I'm trying to understand this dynamic programming approach to the Knapsack 1/0 Problem but i fail to get the algorithm.

Would somebody please be so kind as to explain this specific implementation, taken from Rosetta Code to me?

Updating the code with some comments would help a lot!

#include <stdio.h>
#include <stdlib.h>
#include <stdint.h>

typedef struct {
        const char * name;
        int weight, value;
} item_t;

item_t item[] = {
        {"map",                     9,       150},
        {"compass",                 13,      35},
        {"water",                   153,     200},
        {"sandwich",                50,      160},
        {"glucose",                 15,      60},
        {"tin",                     68,      45},
        {"banana",                  27,      60},
        {"apple",                   39,      40},
        {"cheese",                  23,      30},
        {"beer",                    52,      10},
        {"suntancream",             11,      70},
        {"camera",                  32,      30},
        {"T-shirt",                 24,      15},
        {"trousers",                48,      10},
        {"umbrella",                73,      40},
        {"waterproof trousers",     42,      70},
        {"waterproof overclothes",  43,      75},
        {"note-case",               22,      80},
        {"sunglasses",              7,       20},
        {"towel",                   18,      12},
        {"socks",                   4,       50},
        {"book",                    30,      10}
};

#define n_items (sizeof(item)/sizeof(item_t))

typedef struct {
        uint32_t bits; /* 32 bits, can solve up to 32 items */
        int value;
} solution;


void optimal(int weight, int idx, solution *s)
{
        solution v1, v2;
        if (idx < 0) {
                s->bits = s->value = 0;
                return;
        }

        if (weight < item[idx].weight) {
                optimal(weight, idx - 1, s);
                return;
         }

        optimal(weight, idx - 1, &v1);
        optimal(weight - item[idx].weight, idx - 1, &v2);

        v2.value += item[idx].value;
        v2.bits |= (1 << idx);

        *s = (v1.value >= v2.value) ? v1 : v2;
}

int main(void)
{
        int i = 0, w = 0;
        solution s = {0, 0};
        optimal(400, n_items - 1, &s);

        for (i = 0; i < n_items; i++) {
                if (s.bits & (1 << i)) {
                        printf("%s\n", item[i].name);
                        w += item[i].weight;
                }
        }
        printf("Total value: %d; weight: %d\n", s.value, w);
        return 0;
}

Thanks a lot in advance, skylla

Answer 1

I don't understand exactly why solutions v1 and v2 are used, what they are used for

They correspond to the choices of not including or including, respectively, the item with index "idx" in the solution.
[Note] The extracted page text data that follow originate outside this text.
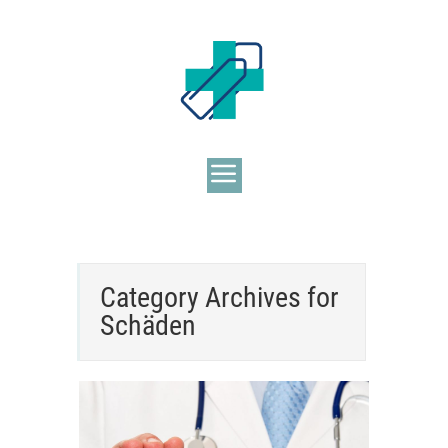
Category Archives for
Schäden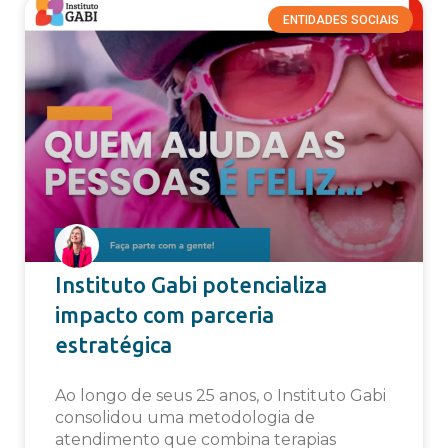
ENTIDADES SOCIAIS
Instituto Gabi potencializa
impacto com parceria
estratégica
Ao longo de seus 25 anos, o Instituto Gabi
consolidou uma metodologia de
atendimento que combina terapias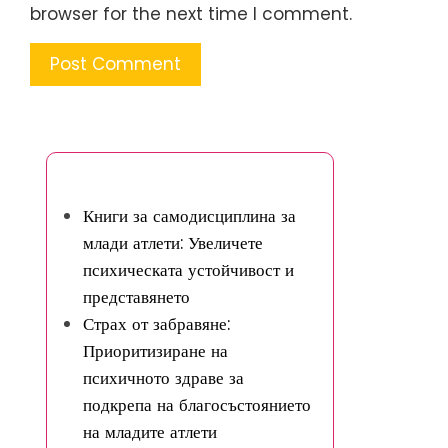
browser for the next time I comment.
Може да ви хареса
Книги за самодисциплина за
млади атлети: Увеличете
психическата устойчивост и
представянето
Страх от забравяне:
Приоритизиране на
психичното здраве за
подкрепа на благосъстоянието
на младите атлети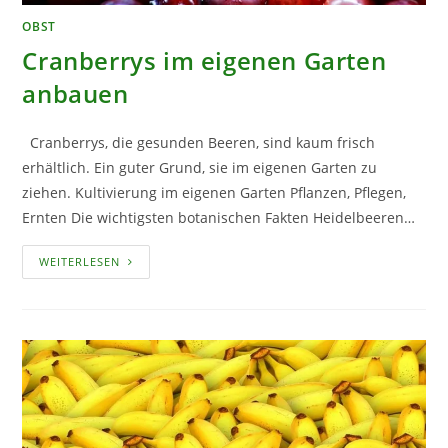
OBST
Cranberrys im eigenen Garten
anbauen
Cranberrys, die gesunden Beeren, sind kaum frisch
erhältlich. Ein guter Grund, sie im eigenen Garten zu
ziehen. Kultivierung im eigenen Garten Pflanzen, Pflegen,
Ernten Die wichtigsten botanischen Fakten Heidelbeeren…
CRANBERRYS
WEITERLESEN
IM
EIGENEN
GARTEN
ANBAUEN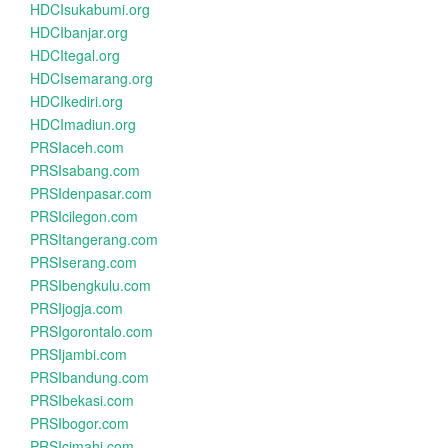
HDCIsukabumi.org
HDCIbanjar.org
HDCItegal.org
HDCIsemarang.org
HDCIkediri.org
HDCImadiun.org
PRSIaceh.com
PRSIsabang.com
PRSIdenpasar.com
PRSIcilegon.com
PRSItangerang.com
PRSIserang.com
PRSIbengkulu.com
PRSIjogja.com
PRSIgorontalo.com
PRSIjambi.com
PRSIbandung.com
PRSIbekasi.com
PRSIbogor.com
PRSIcimahi.com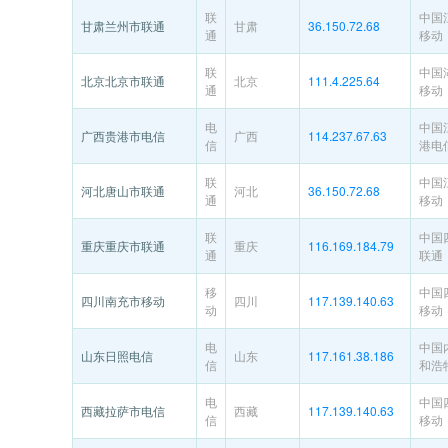
联
中国
甘肃兰州市联通
甘肃
36.150.72.68
通
移动
联
中国
北京北京市联通
北京
111.4.225.64
通
移动
电
中国
广西贵港市电信
广西
114.237.67.63
信
港电
联
中国
河北唐山市联通
河北
36.150.72.68
通
移动
联
中国
重庆重庆市联通
重庆
116.169.184.79
通
联通
移
中国
四川南充市移动
四川
117.139.140.63
动
移动
电
中国
山东日照电信
山东
117.161.38.186
信
和浩
电
中国
西藏拉萨市电信
西藏
117.139.140.63
信
移动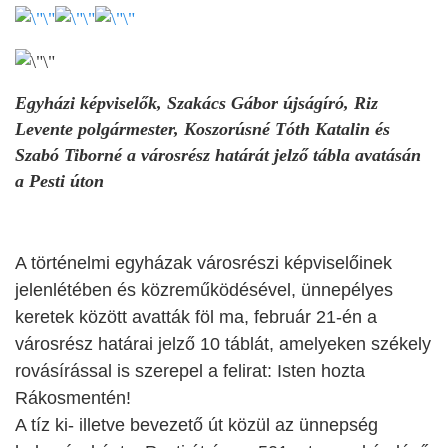
Egyházi képviselők, Szakács Gábor újságíró, Riz
Levente polgármester, Koszorúsné Tóth Katalin és
Szabó Tiborné a városrész határát jelző tábla avatásán
a Pesti úton
A történelmi egyházak városrészi képviselőinek
jelenlétében és közreműködésével, ünnepélyes
keretek között avatták föl ma, február 21-én a
városrész határai jelző 10 táblát, amelyeken székely
rovásírással is szerepel a felirat: Isten hozta
Rákosmentén!
A tíz ki- illetve bevezető út közül az ünnepség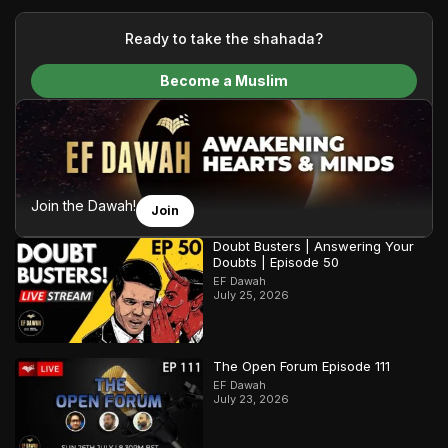
your generous donations, we are able to translate our
content and make Islam accessible to a global audience.
Ready to take the shahada?
We do all of this with the permission of the Most High, and all
Become a Muslim
praise belongs to Allah, the Creator of the heavens and the
earth.
Join the Dawah!
Join
Doubt Busters | Answering Your
Doubts | Episode 50
EF Dawah
July 25, 2026
The Open Forum Episode 111
EF Dawah
July 23, 2026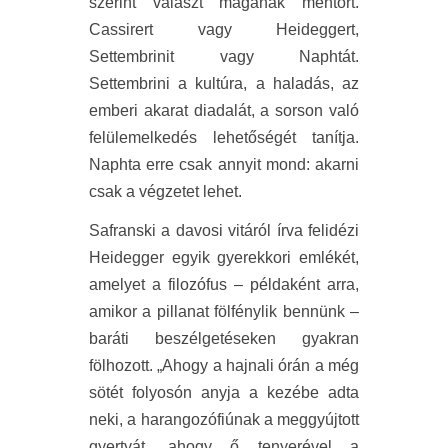
szerint választ magának mentort.
Cassirert vagy Heideggert,
Settembrinit vagy Naphtát.
Settembrini a kultúra, a haladás, az
emberi akarat diadalát, a sorson való
felülemelkedés lehetőségét tanítja.
Naphta erre csak annyit mond: akarni
csak a végzetet lehet.
Safranski a davosi vitáról írva felidézi
Heidegger egyik gyerekkori emlékét,
amelyet a filozófus – példaként arra,
amikor a pillanat fölfénylik bennünk –
baráti beszélgetéseken gyakran
fölhozott. „Ahogy a hajnali órán a még
sötét folyosón anyja a kezébe adta
neki, a harangozófiúnak a meggyújtott
gyertyát, ahogy ő tenyerével a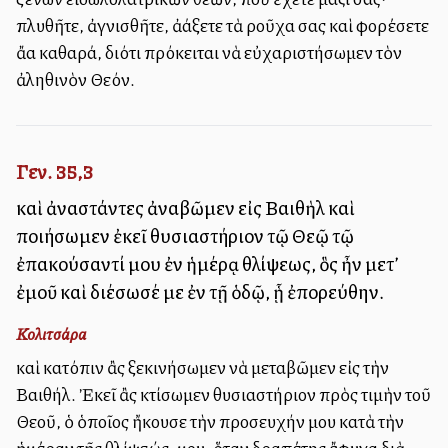
πλυθῆτε, ἀγνισθῆτε, ἀλλάξετε τὰ ροῦχα σας καὶ φορέσετε
ἄλλα καθαρά, διότι πρόκειται νὰ εὐχαριστήσωμεν τὸν
ἀληθινὸν Θεόν.
Γεν. 35,3
καὶ ἀναστάντες ἀναβῶμεν εἰς Βαιθὴλ καὶ
ποιήσωμεν ἐκεῖ θυσιαστήριον τῷ Θεῷ τῷ
ἐπακούσαντί μου ἐν ἡμέρᾳ θλίψεως, ὃς ἦν μετ’
ἐμοῦ καὶ διέσωσέ με ἐν τῇ ὁδῷ, ᾗ ἐπορεύθην.
Κολιτσάρα
καὶ κατόπιν ἂς ξεκινήσωμεν νὰ μεταβῶμεν εἰς τὴν
Βαιθήλ. Ἐκεῖ ἂς κτίσωμεν θυσιαστήριον πρὸς τιμὴν τοῦ
Θεοῦ, ὁ ὁποῖος ἤκουσε τὴν προσευχήν μου κατὰ τὴν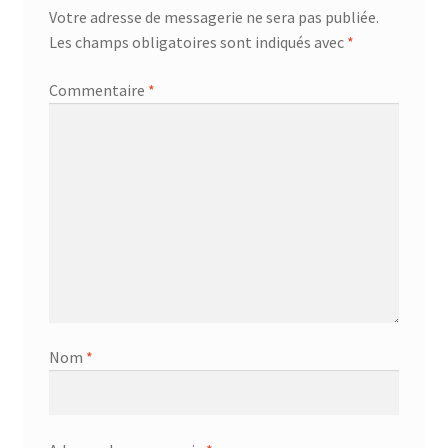
Votre adresse de messagerie ne sera pas publiée.
Les champs obligatoires sont indiqués avec
*
Commentaire
*
Nom
*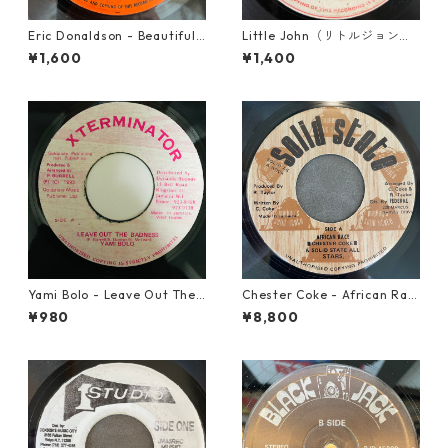
Eric Donaldson - Beautiful
Little John（リトルジョン）
Maiden【7-21788】
- That Girl 【7-20045】
¥1,600
¥1,400
Yami Bolo - Leave Out The
Chester Coke - African Rac
Badness 【7-10916】
e【7-21819】
¥980
¥8,800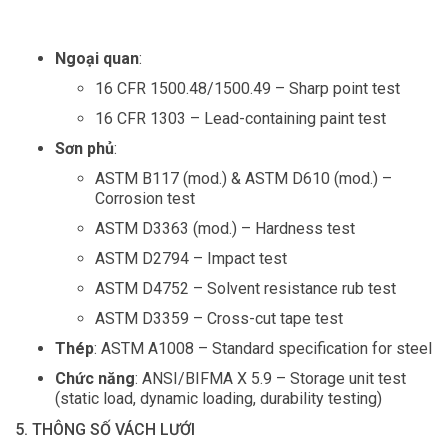
Ngoại quan
:
16 CFR 1500.48/1500.49 – Sharp point test
16 CFR 1303 – Lead-containing paint test
Sơn phủ
:
ASTM B117 (mod.) & ASTM D610 (mod.) –
Corrosion test
ASTM D3363 (mod.) – Hardness test
ASTM D2794 – Impact test
ASTM D4752 – Solvent resistance rub test
ASTM D3359 – Cross-cut tape test
Thép
: ASTM A1008 – Standard specification for steel
Chức năng
: ANSI/BIFMA X 5.9 – Storage unit test
(static load, dynamic loading, durability testing)
5. THÔNG SỐ VÁCH LƯỚI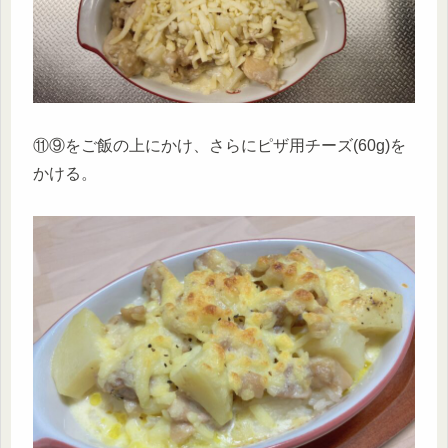
⑪⑨をご飯の上にかけ、さらにピザ用チーズ(60g)を
かける。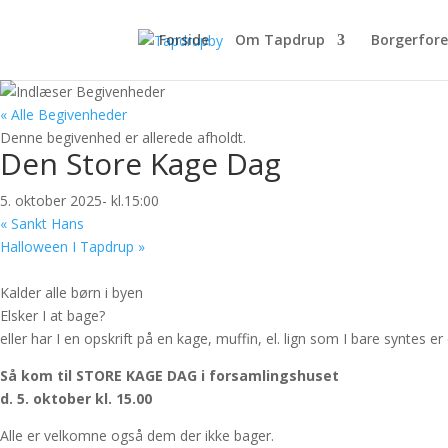
Forside
Om Tapdrup
Borgerfor
« Alle Begivenheder
Denne begivenhed er allerede afholdt.
Den Store Kage Dag
5. oktober 2025- kl.15:00
«
Sankt Hans
Halloween I Tapdrup
»
Kalder alle børn i byen
Elsker I at bage?
eller har I en opskrift på en kage, muffin, el. lign som I bare syntes e
Så kom til STORE KAGE DAG i forsamlingshuset
d. 5. oktober kl. 15.00
Alle er velkomne også dem der ikke bager.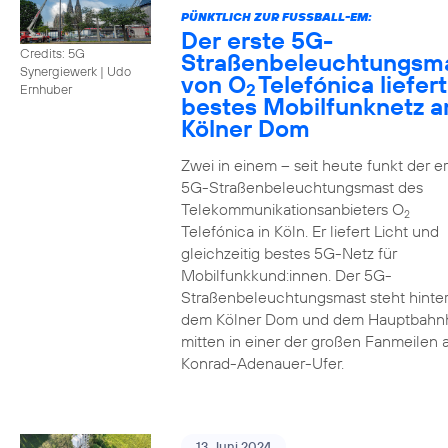
PÜNKTLICH ZUR FUSSBALL-EM:
Der erste 5G-
Credits: 5G
Straßenbeleuchtungsm
Synergiewerk | Udo
von O
Telefónica liefert
2
Ernhuber
bestes Mobilfunknetz 
Kölner Dom
Zwei in einem – seit heute funkt der er
5G-Straßenbeleuchtungsmast des
Telekommunikationsanbieters O
2
Telefónica in Köln. Er liefert Licht und
gleichzeitig bestes 5G-Netz für
Mobilfunkkund:innen. Der 5G-
Straßenbeleuchtungsmast steht hinte
dem Kölner Dom und dem Hauptbahn
mitten in einer der großen Fanmeilen
Konrad-Adenauer-Ufer.
13. Juni 2024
what the 2 if-conditions at the beginning of optimal() mean....

if (idx < 0) means simply there are no more items to consider, it's the end of the recursion

if (weight < item[idx].weight) checks the if it's possible at all to include item idx. It's not possible to include if its own weight is greater than the limit weight.

Also, note that this is not a dynamic programming, but a simple recursive algorithm that generates all possible subsets of elements (the recursion tree pruned here and there).